Risk ID Mitigation Action Acceptance Criterion Verification Method
PI-001
(Prompt Injection)
Implement an input sanitization and filtering layer before the LLM. The system must block 100% of prompts from the internal “Jailbreak Benchmark v1.2” dataset. The system’s response to a blocked prompt must be the standard message: “I am unable to process this request.” Automated test script that iterates through the benchmark dataset, sends each prompt to the API endpoint, and asserts the expected response body and status code.
EV-004
(Adversarial Evasion)
Retrain the image classifier using adversarial training (PGD method). The retrained model’s accuracy on the “Internal Adversarial ImageNet Subset v2” must be >= 85%. The accuracy on the original, clean validation set must not degrade by more than 2% from the pre-training baseline of 92%. Execute evaluation script `eval_adv.py` against the new model weights. Log results to the MLflow tracking server. A senior ML engineer must review and approve the results.
DL-002
(PII Leakage)
Apply a PII redaction pipeline (NER-based) to the text summarization model’s training data. A random sample of 20,000 documents from the processed corpus contains zero instances of common PII patterns (SSN, phone, email) as verified by an independent PII scanning tool (e.g., Google DLP). Run the third-party scanner on the specified dataset sample. The process must be logged, and the report attached to the ticket. A data privacy officer must sign off on the report.
MOD-007
(Model Theft)
Implement rate limiting and access controls on the model inference API endpoint. Unauthenticated requests must receive a 401 Unauthorized error. Authenticated users are limited to 100 requests per minute. Attempts to exceed this limit must result in a 429 Too Many Requests error for a 5-minute cooldown period. Deploy a testing script that simulates three scenarios: 1) unauthenticated access, 2) normal authenticated access (90 requests/min), and 3) excessive access (120 requests/min). Verify correct HTTP status codes and response headers.

Verification as Code

Whenever possible, you should codify your verification methods. This turns acceptance criteria into repeatable, automated tests that can be integrated into your CI/CD pipeline. This practice, often called “Compliance as Code” or “Security as Code,” ensures that a mitigation remains effective over time and isn’t accidentally broken by future development.

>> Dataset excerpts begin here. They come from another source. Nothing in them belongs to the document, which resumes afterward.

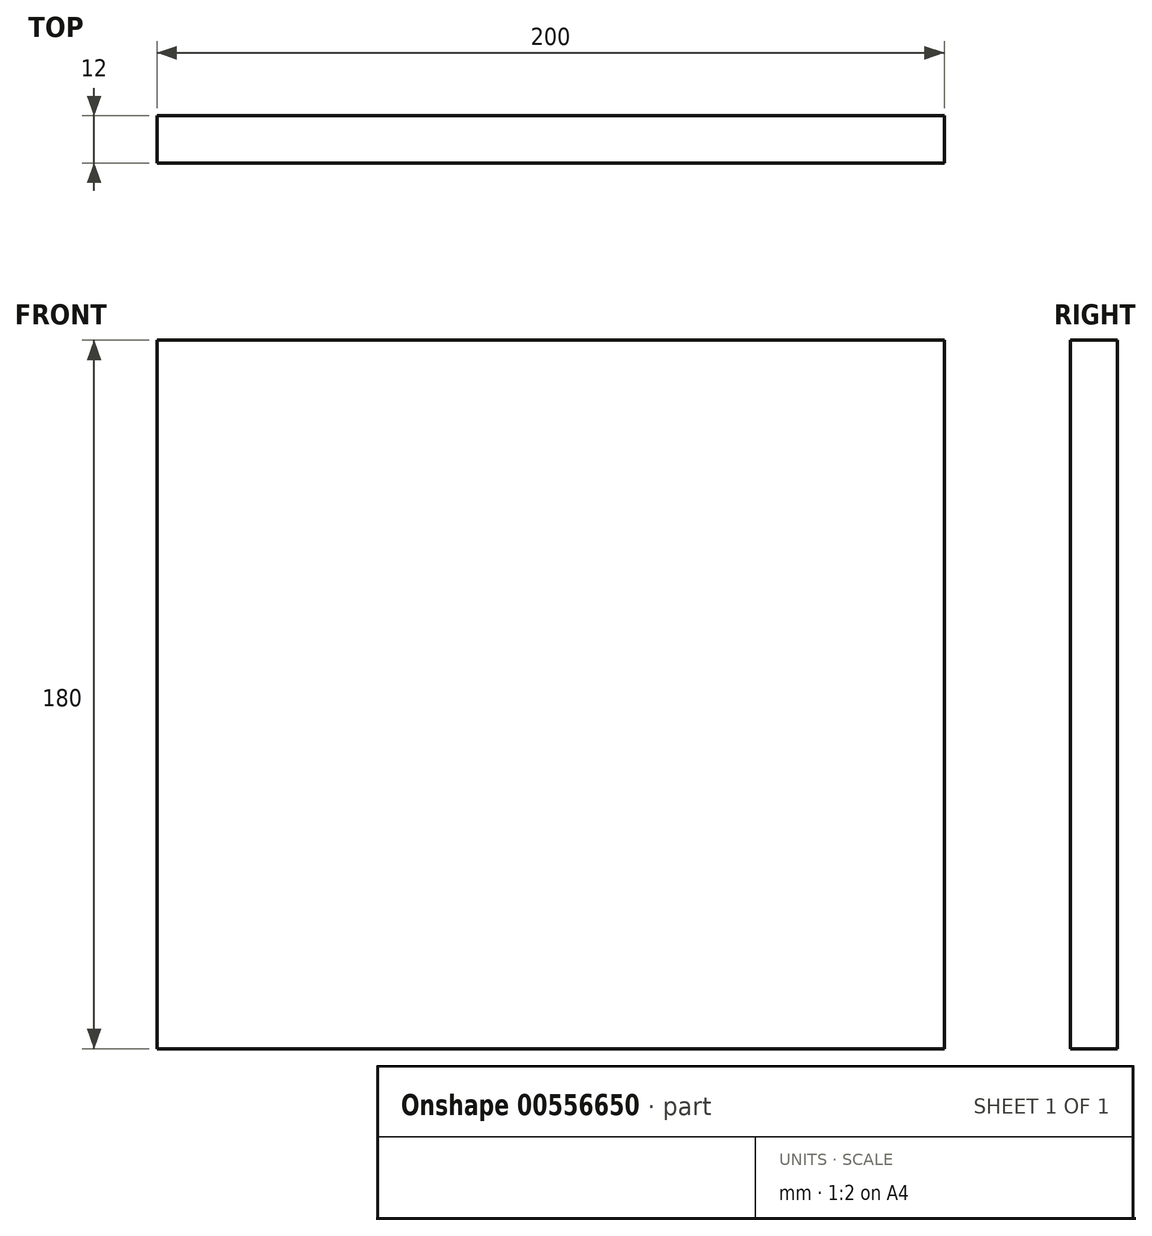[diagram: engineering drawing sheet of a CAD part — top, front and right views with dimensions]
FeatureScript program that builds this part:
annotation { "Feature Type Name" : "Feature", "Feature Type Description" : "" }
export const myFeature = defineFeature(function(context is Context, id is Id, definition is map)
    precondition{}
    {
        {
            var Q0;
            Q0=qCreatedBy(makeId("Front.planeOp"),FACE);
            var sketch = newSketch(context, id + "F0", { "sketchPlane" : qUnion([Q0])});
            skLineSegment(sketch, "E0", {"start": v(0, 0) * mm, "end": v(0, 180) * mm});
            skLineSegment(sketch, "E1", {"start": v(0, 180) * mm, "end": v(200, 180) * mm});
            skLineSegment(sketch, "E2", {"start": v(200, 180) * mm, "end": v(200, 0) * mm});
            skLineSegment(sketch, "E3", {"start": v(200, 0) * mm, "end": v(0, 0) * mm});
            skSolve(sketch);
        }
        {
            var Q0;
            Q0=makeQuery(id+"F0.imprint","IMPRINT",FACE,{"disambiguationData":[TD([[makeQuery(id+"F0.imprint","IMPRINT",EDGE,{"derivedFrom":sQuery(id+"F0.wireOp",EDGE,"E0")}),-1.0]])]});
            extrude(context, id + "F1", {"entities" : qUnion([Q0]), "endBound" : BoundingType.SYMMETRIC, "depth" : 12 * mm, "offsetDistance" : 25 * mm});
        }
    });
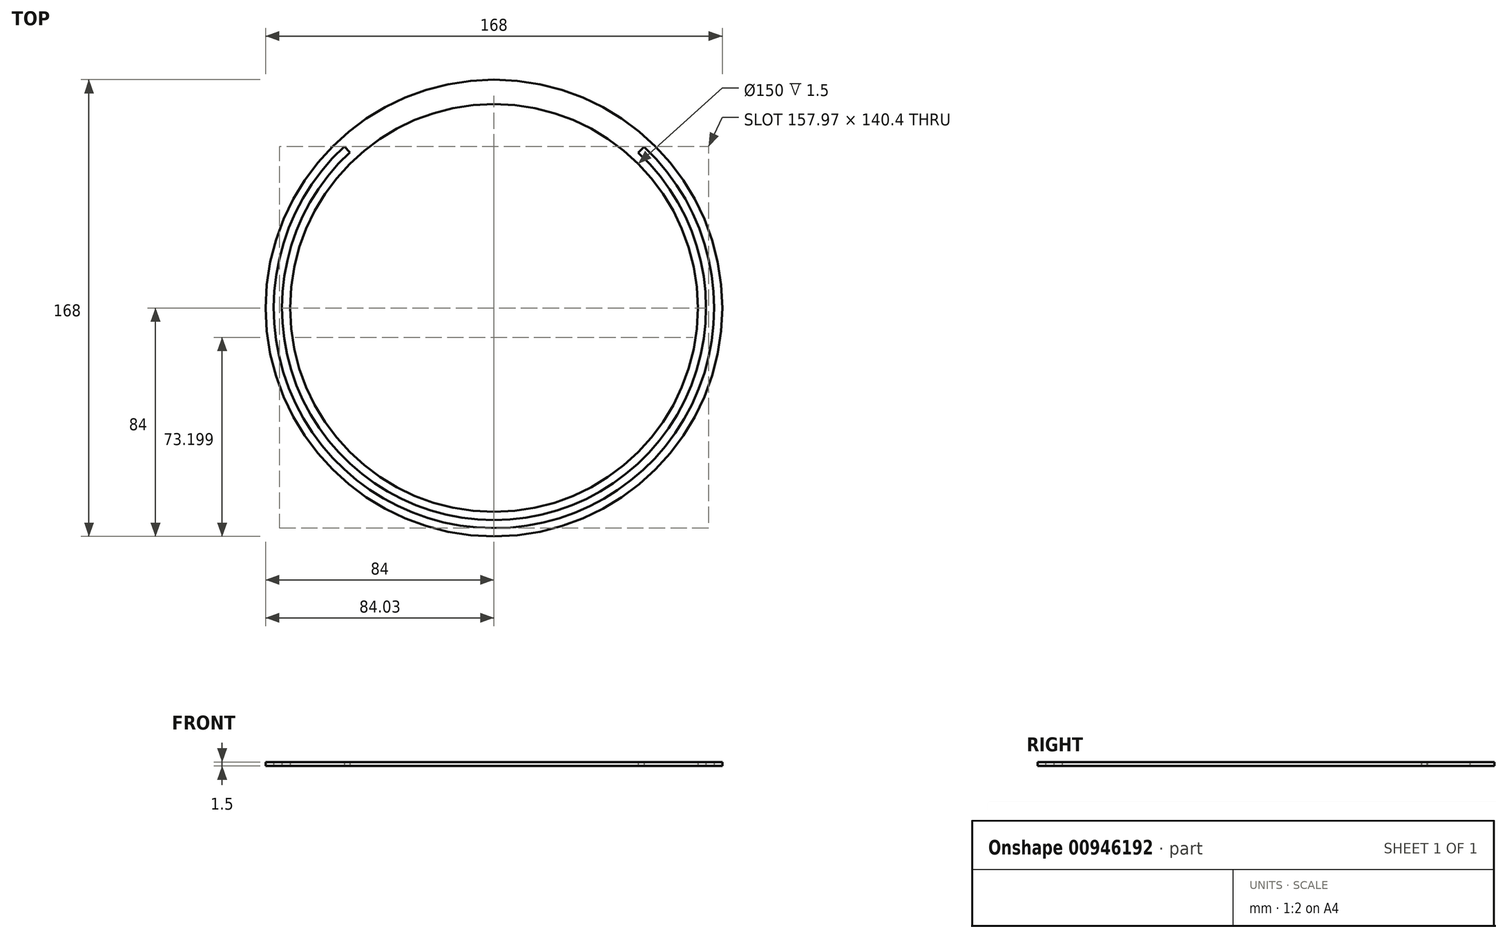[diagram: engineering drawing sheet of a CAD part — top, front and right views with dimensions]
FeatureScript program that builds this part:
annotation { "Feature Type Name" : "Feature", "Feature Type Description" : "" }
export const myFeature = defineFeature(function(context is Context, id is Id, definition is map)
    precondition{}
    {
        {
            var Q0;
            Q0=qCreatedBy(makeId("Top.planeOp"),FACE);
            var sketch = newSketch(context, id + "F0", { "sketchPlane" : qUnion([Q0])});
            skCircle(sketch, "E0", {"center": v(0, 0) * mm, "radius": 84 * mm});
            skCircle(sketch, "E1", {"center": v(0, 0) * mm, "radius": 81 * mm});
            skCircle(sketch, "E2", {"center": v(0, 0) * mm, "radius": 78 * mm});
            skCircle(sketch, "E3", {"center": v(0, 0) * mm, "radius": 75 * mm});
            skLineSegment(sketch, "E4", {"start": v(-53.03, 57.2) * mm, "end": v(-55.07, 59.4) * mm});
            skLineSegment(sketch, "E5", {"start": v(53.09, 57.14) * mm, "end": v(55.27, 59.21) * mm});
            skSolve(sketch);
        }
        {
            var Q0;
            Q0=makeQuery(id+"F0.imprint","IMPRINT",FACE,{"disambiguationData":[TD([[makeQuery(id+"F0.imprint","IMPRINT",EDGE,{"derivedFrom":sQuery(id+"F0.wireOp",EDGE,"E0")}),1.0]])]});
            var Q1;
            {var subQ0=sQuery(id+"F0.wireOp",EDGE,"E4");Q1=makeQuery(id+"F0.imprint","IMPRINT",FACE,{"disambiguationData":[TD([[makeQuery(id+"F0.imprint","IMPRINT",EDGE,{"derivedFrom":subQ0}),-1.0]])]});}
            var Q2;
            Q2=makeQuery(id+"F0.imprint","IMPRINT",FACE,{"disambiguationData":[TD([[makeQuery(id+"F0.imprint","IMPRINT",EDGE,{"derivedFrom":sQuery(id+"F0.wireOp",EDGE,"E3")}),-1.0]])]});
            extrude(context, id + "F1", {"entities" : qUnion([Q0, Q1, Q2]), "depth" : 1.5 * mm, "offsetDistance" : 25 * mm});
        }
    });
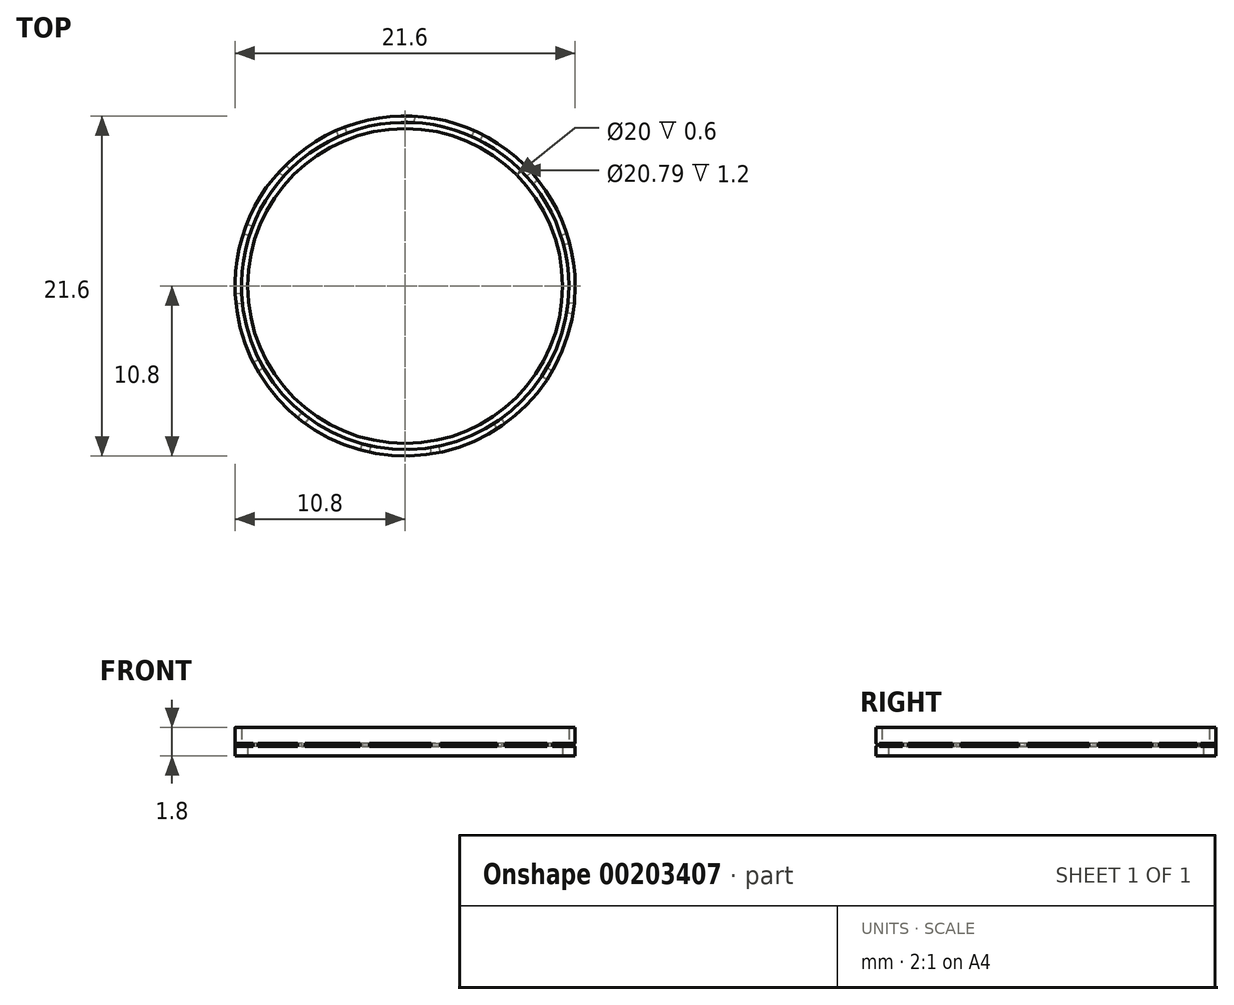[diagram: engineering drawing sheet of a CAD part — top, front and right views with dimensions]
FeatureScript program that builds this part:
annotation { "Feature Type Name" : "Feature", "Feature Type Description" : "" }
export const myFeature = defineFeature(function(context is Context, id is Id, definition is map)
    precondition{}
    {
        {
            var Q0;
            Q0=qCreatedBy(makeId("Top.planeOp"),FACE);
            var sketch = newSketch(context, id + "F0", { "sketchPlane" : qUnion([Q0])});
            skCircle(sketch, "E0", {"center": v(0, 0) * mm, "radius": 10.8 * mm});
            skCircle(sketch, "E1", {"center": v(0, 0) * mm, "radius": 10 * mm});
            skSolve(sketch);
        }
        {
            var Q0;
            Q0=qSketchRegion(id+"F0",true);
            extrude(context, id + "F1", {"entities" : qUnion([Q0]), "depth" : .6 * mm});
        }
        {
            var Q0;
            Q0=makeQuery(id+"F1.opExtrude","CAP_FACE",FACE,{"disambiguationData":[OSD([sQuery(id+"F0.wireOp",EDGE,"E0"),sQuery(id+"F0.wireOp",EDGE,"E1")])],"isStart":false});
            var sketch = newSketch(context, id + "F2", { "sketchPlane" : qUnion([Q0])});
            skArc(sketch, "E2", {"start": v(0.6, 10.38) * mm, "mid": v(0.3, 10.4) * mm, "end": v(0, 10.4) * mm});
            skLineSegment(sketch, "E3", {"start": v(0, 10.8) * mm, "end": v(0, 10.4) * mm});
            skLineSegment(sketch, "E4", {"start": v(0, 0) * mm, "end": v(0.62, 10.78) * mm, "construction": true});
            skLineSegment(sketch, "E5", {"start": v(0.6, 10.38) * mm, "end": v(0.62, 10.78) * mm});
            skLineSegment(sketch, "E6", {"start": v(0, 10.8) * mm, "end": v(0.62, 10.78) * mm});
            skLineSegment(sketch, "E7.1.0", {"start": v(-4.4, 9.87) * mm, "end": v(-4.23, 9.5) * mm});
            skLineSegment(sketch, "E7.1.1", {"start": v(-4.4, 9.87) * mm, "end": v(-3.82, 10.1) * mm});
            skLineSegment(sketch, "E7.1.2", {"start": v(-3.67, 9.72) * mm, "end": v(-3.82, 10.1) * mm});
            skArc(sketch, "E7.1.3", {"start": v(-3.67, 9.72) * mm, "mid": v(-3.95, 9.61) * mm, "end": v(-4.23, 9.5) * mm});
            skLineSegment(sketch, "E7.2.0", {"start": v(-8.03, 7.23) * mm, "end": v(-7.73, 6.96) * mm});
            skLineSegment(sketch, "E7.2.1", {"start": v(-8.03, 7.23) * mm, "end": v(-7.6, 7.68) * mm});
            skLineSegment(sketch, "E7.2.2", {"start": v(-7.31, 7.4) * mm, "end": v(-7.6, 7.68) * mm});
            skArc(sketch, "E7.2.3", {"start": v(-7.31, 7.4) * mm, "mid": v(-7.52, 7.18) * mm, "end": v(-7.73, 6.96) * mm});
            skLineSegment(sketch, "E7.3.0", {"start": v(-10.27, 3.34) * mm, "end": v(-9.89, 3.21) * mm});
            skLineSegment(sketch, "E7.3.1", {"start": v(-10.27, 3.34) * mm, "end": v(-10.06, 3.92) * mm});
            skLineSegment(sketch, "E7.3.2", {"start": v(-9.68, 3.78) * mm, "end": v(-10.06, 3.92) * mm});
            skArc(sketch, "E7.3.3", {"start": v(-9.68, 3.78) * mm, "mid": v(-9.79, 3.5) * mm, "end": v(-9.89, 3.21) * mm});
            skLineSegment(sketch, "E7.4.0", {"start": v(-10.74, -1.13) * mm, "end": v(-10.34, -1.09) * mm});
            skLineSegment(sketch, "E7.4.1", {"start": v(-10.74, -1.13) * mm, "end": v(-10.79, -0.5) * mm});
            skLineSegment(sketch, "E7.4.2", {"start": v(-10.38, -0.49) * mm, "end": v(-10.79, -0.5) * mm});
            skArc(sketch, "E7.4.3", {"start": v(-10.38, -0.49) * mm, "mid": v(-10.37, -0.79) * mm, "end": v(-10.34, -1.09) * mm});
            skLineSegment(sketch, "E7.5.0", {"start": v(-9.35, -5.4) * mm, "end": v(-9, -5.2) * mm});
            skLineSegment(sketch, "E7.5.1", {"start": v(-9.35, -5.4) * mm, "end": v(-9.65, -4.85) * mm});
            skLineSegment(sketch, "E7.5.2", {"start": v(-9.29, -4.67) * mm, "end": v(-9.65, -4.85) * mm});
            skArc(sketch, "E7.5.3", {"start": v(-9.29, -4.67) * mm, "mid": v(-9.15, -4.94) * mm, "end": v(-9, -5.2) * mm});
            skLineSegment(sketch, "E7.6.0", {"start": v(-6.35, -8.74) * mm, "end": v(-6.11, -8.41) * mm});
            skLineSegment(sketch, "E7.6.1", {"start": v(-6.35, -8.74) * mm, "end": v(-6.84, -8.36) * mm});
            skLineSegment(sketch, "E7.6.2", {"start": v(-6.59, -8.04) * mm, "end": v(-6.84, -8.36) * mm});
            skArc(sketch, "E7.6.3", {"start": v(-6.59, -8.04) * mm, "mid": v(-6.35, -8.23) * mm, "end": v(-6.11, -8.41) * mm});
            skLineSegment(sketch, "E7.7.0", {"start": v(-2.25, -10.56) * mm, "end": v(-2.16, -10.17) * mm});
            skLineSegment(sketch, "E7.7.1", {"start": v(-2.25, -10.56) * mm, "end": v(-2.85, -10.42) * mm});
            skLineSegment(sketch, "E7.7.2", {"start": v(-2.74, -10.03) * mm, "end": v(-2.85, -10.42) * mm});
            skArc(sketch, "E7.7.3", {"start": v(-2.74, -10.03) * mm, "mid": v(-2.45, -10.1) * mm, "end": v(-2.16, -10.17) * mm});
            skLineSegment(sketch, "E7.8.0", {"start": v(2.25, -10.56) * mm, "end": v(2.16, -10.17) * mm});
            skLineSegment(sketch, "E7.8.1", {"start": v(2.25, -10.56) * mm, "end": v(1.63, -10.68) * mm});
            skLineSegment(sketch, "E7.8.2", {"start": v(1.57, -10.28) * mm, "end": v(1.63, -10.68) * mm});
            skArc(sketch, "E7.8.3", {"start": v(1.57, -10.28) * mm, "mid": v(1.87, -10.23) * mm, "end": v(2.16, -10.17) * mm});
            skLineSegment(sketch, "E7.9.0", {"start": v(6.35, -8.74) * mm, "end": v(6.11, -8.41) * mm});
            skLineSegment(sketch, "E7.9.1", {"start": v(6.35, -8.74) * mm, "end": v(5.83, -9.09) * mm});
            skLineSegment(sketch, "E7.9.2", {"start": v(5.61, -8.75) * mm, "end": v(5.83, -9.09) * mm});
            skArc(sketch, "E7.9.3", {"start": v(5.61, -8.75) * mm, "mid": v(5.87, -8.58) * mm, "end": v(6.11, -8.41) * mm});
            skLineSegment(sketch, "E7.10.0", {"start": v(9.35, -5.4) * mm, "end": v(9, -5.2) * mm});
            skLineSegment(sketch, "E7.10.1", {"start": v(9.35, -5.4) * mm, "end": v(9.03, -5.93) * mm});
            skLineSegment(sketch, "E7.10.2", {"start": v(8.69, -5.7) * mm, "end": v(9.03, -5.93) * mm});
            skArc(sketch, "E7.10.3", {"start": v(8.69, -5.7) * mm, "mid": v(8.85, -5.46) * mm, "end": v(9, -5.2) * mm});
            skLineSegment(sketch, "E7.11.0", {"start": v(10.74, -1.13) * mm, "end": v(10.34, -1.09) * mm});
            skLineSegment(sketch, "E7.11.1", {"start": v(10.74, -1.13) * mm, "end": v(10.66, -1.75) * mm});
            skLineSegment(sketch, "E7.11.2", {"start": v(10.26, -1.68) * mm, "end": v(10.66, -1.75) * mm});
            skArc(sketch, "E7.11.3", {"start": v(10.26, -1.68) * mm, "mid": v(10.3, -1.38) * mm, "end": v(10.34, -1.09) * mm});
            skLineSegment(sketch, "E7.12.0", {"start": v(10.27, 3.34) * mm, "end": v(9.89, 3.21) * mm});
            skLineSegment(sketch, "E7.12.1", {"start": v(10.27, 3.34) * mm, "end": v(10.45, 2.74) * mm});
            skLineSegment(sketch, "E7.12.2", {"start": v(10.06, 2.64) * mm, "end": v(10.45, 2.74) * mm});
            skArc(sketch, "E7.12.3", {"start": v(10.06, 2.64) * mm, "mid": v(9.98, 2.93) * mm, "end": v(9.89, 3.21) * mm});
            skLineSegment(sketch, "E7.13.0", {"start": v(8.03, 7.23) * mm, "end": v(7.73, 6.96) * mm});
            skLineSegment(sketch, "E7.13.1", {"start": v(8.03, 7.23) * mm, "end": v(8.43, 6.75) * mm});
            skLineSegment(sketch, "E7.13.2", {"start": v(8.11, 6.5) * mm, "end": v(8.43, 6.75) * mm});
            skArc(sketch, "E7.13.3", {"start": v(8.11, 6.5) * mm, "mid": v(7.92, 6.73) * mm, "end": v(7.73, 6.96) * mm});
            skLineSegment(sketch, "E7.14.0", {"start": v(4.4, 9.87) * mm, "end": v(4.23, 9.5) * mm});
            skLineSegment(sketch, "E7.14.1", {"start": v(4.4, 9.87) * mm, "end": v(4.95, 9.6) * mm});
            skLineSegment(sketch, "E7.14.2", {"start": v(4.77, 9.24) * mm, "end": v(4.95, 9.6) * mm});
            skArc(sketch, "E7.14.3", {"start": v(4.77, 9.24) * mm, "mid": v(4.5, 9.37) * mm, "end": v(4.23, 9.5) * mm});
            skSolve(sketch);
        }
        {
            var Q0;
            Q0=qSketchRegion(id+"F2",true);
            extrude(context, id + "F3", {"entities" : qUnion([Q0]), "operationType" : NewBodyOperationType.ADD, "depth" : .2 * mm});
        }
        {
            var Q0;
            Q0=makeQuery(id+"F3.opExtrude","CAP_FACE",FACE,{"disambiguationData":[OSD([sQuery(id+"F2.wireOp",EDGE,"E2"),sQuery(id+"F2.wireOp",EDGE,"E3"),sQuery(id+"F2.wireOp",EDGE,"E5"),sQuery(id+"F2.wireOp",EDGE,"E6")])],"isStart":false});
            var sketch = newSketch(context, id + "F4", { "sketchPlane" : qUnion([Q0])});
            skCircle(sketch, "E8", {"center": v(0, 0) * mm, "radius": 10.8 * mm});
            skCircle(sketch, "E9", {"center": v(0, 0) * mm, "radius": 10.4 * mm});
            skSolve(sketch);
        }
        {
            var Q0;
            Q0=qSketchRegion(id+"F4",true);
            extrude(context, id + "F5", {"entities" : qUnion([Q0]), "operationType" : NewBodyOperationType.ADD, "depth" : 1 * mm});
        }
    });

Here’s a simple pseudo-code example for verifying the prompt injection criterion (PI-001):

# Pseudocode for verifying PI-001
import api_client
import benchmark_loader

function test_prompt_injection_filter():
    # Load the standard set of jailbreak prompts
    jailbreak_prompts = benchmark_loader.load("Jailbreak_Benchmark_v1.2.csv")
    
    for prompt in jailbreak_prompts:
        response = api_client.query_model(prompt)
        
        # Acceptance Criterion 1: Blocked Status
        assert response.status_code == 400, f"Prompt not blocked: {prompt}"
        
        # Acceptance Criterion 2: Correct Message
        expected_message = "I am unable to process this request."
        assert response.body.message == expected_message, f"Incorrect block message for: {prompt}"

    print("SUCCESS: All prompt injection tests passed.")

By automating this check, you create a durable control. Once these criteria are met and verified, the risk can be formally accepted or moved into a continuous monitoring phase, which is the final step in the active risk management lifecycle.